Just think about all the poor hard-working sailors who were fed to the sharks by bloody pirates. Piracy still exists in the 21st century and it is hardly harmless.
So Mr. Libertarian, perhaps you can tell me why you're choosing to defend a government-granted monopoly here. Because from the outside it seems like you're too busy worshiping Mammon to pay attention to the many ways that our copyright law conflicts with your principles. Even if we accept the fiction that you retain some property interest in a copy which I make with my own labor and materials, the concept of criminal copyright is still dubious. Also, having infringement (which should fundamentally be a civil offense) be policed and investigated by the federal government is in essence Big Government regulating what you can and cannot say. Aren't we against that?
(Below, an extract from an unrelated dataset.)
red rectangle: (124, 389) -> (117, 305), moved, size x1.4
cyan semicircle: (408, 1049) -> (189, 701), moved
Your fundamental problem is this:
Jefferson also points out that stable ownership exists solely by collective agreement: the natural order of things is that something is not your possession without it is within your physical control. However, while it's clear that government-granted monopolies are not consistent with your philosophy, we acknowledge that when your principles run afoul of the real world that you are willing to compromise them and call it pragmatism, so let's examine the actual problem that copyrights purport to solve. The fundamental issue is one of pricing and information: creators cannot know in advance how popular their work might be, and so cannot price it accurately when selling their works to a publisher. If you happened to write a bestseller, the value of that popularity would be captured by the publisher, not the author. Thus, to encourage the creation of new works, we have a system in which the original creator is granted a property interest in subsequent copies. This system is not in any sense necessary, and the negative consequences of this monopoly power can be argued to outweigh the benefits.
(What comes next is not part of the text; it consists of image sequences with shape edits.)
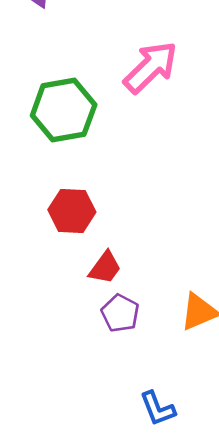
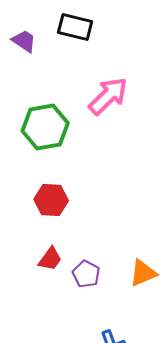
red trapezoid: (105, 268) -> (50, 259), moved

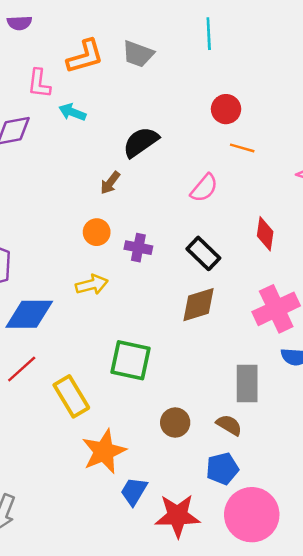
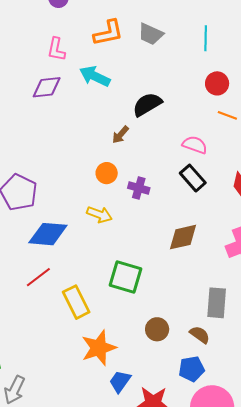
cyan line: (209, 34) -> (206, 38), moved
pink L-shape: (39, 83) -> (56, 49), moved
cyan arrow: (72, 112) -> (95, 76), size x1.4
pink semicircle: (204, 188) -> (195, 145), turned -115
black rectangle: (203, 253) -> (193, 178), moved
yellow arrow: (92, 285) -> (99, 214), turned 30

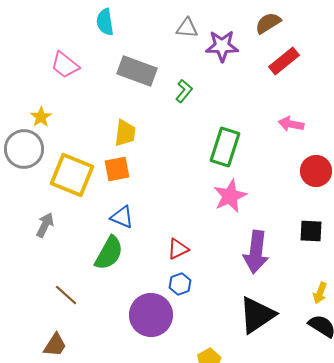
Fortunately, there are also other models for this. Patronage and commissioned works have enabled artists to create masterworks for centuries. Both have flourished on the Internet. Both pay-what-you-want models and the study referenced in TFA suggest that profits are possible even if many people choose not to pay for content. Also, in lowering the difficulty of self-publishing content to a negligible consideration, the Internet has removed much of the need for copyright in the first place (in addition to making it effectively obsolete).
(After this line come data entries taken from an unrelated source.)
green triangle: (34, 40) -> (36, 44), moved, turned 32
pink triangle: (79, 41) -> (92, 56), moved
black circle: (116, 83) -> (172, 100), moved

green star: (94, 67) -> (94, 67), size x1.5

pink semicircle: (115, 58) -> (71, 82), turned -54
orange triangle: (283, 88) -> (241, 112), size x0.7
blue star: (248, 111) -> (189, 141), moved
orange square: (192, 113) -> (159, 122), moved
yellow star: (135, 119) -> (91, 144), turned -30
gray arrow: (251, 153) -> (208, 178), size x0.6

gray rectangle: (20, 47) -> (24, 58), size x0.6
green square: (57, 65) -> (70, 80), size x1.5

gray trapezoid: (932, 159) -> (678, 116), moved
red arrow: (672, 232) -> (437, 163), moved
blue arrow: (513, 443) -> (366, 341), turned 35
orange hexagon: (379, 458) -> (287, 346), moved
There is no strict need to choose one model over the other: if one artist wishes to work for a salary and another chooses PWYW, it should be their own concern. I don't see any particular reason for the government to be involved in content creation in any way beyond contract enforcement, but I would certainly listen to an argument for a government-granted monopoly of an extremely limited duration. I would be somewhat dumbfounded hearing such from a libertarian, however.
Those who advocate genocide deserve every protection afforded by law, and none afforded by common human decency.
Why "consume" and not "view"? Why "content" and not "work"?
Anyway, find me a shop serving the U.S. market where I can purchase a lawfully made copy of the film Song of the South or the TV series Spartakus and the Sun Beneath the Sea, and I'll consider your point of view more valid.
Its very simple
You steal something, you DIE
DIE DIE DIE
That's funny, because I signed up for moviepass largely so I could see the big blockbusters for only a couple bucks apiece in the theater. (assuming 3-4 movies/month, which I think is the minimum I'll use it.)
Medicines are patented, you twat. It's an entirely different set of rules.
If I want to see something, I pay close to $20 CAD to watch it in comfortable seats with a beer in my hand.
I don't even bother pirating. If it's not worth paying for, I don't watch it.
So for many people like me, I'd say this study is even a bit too harsh on piracy. The reality for many of us is that we are simply not interested in your "save the cat" garbage plots.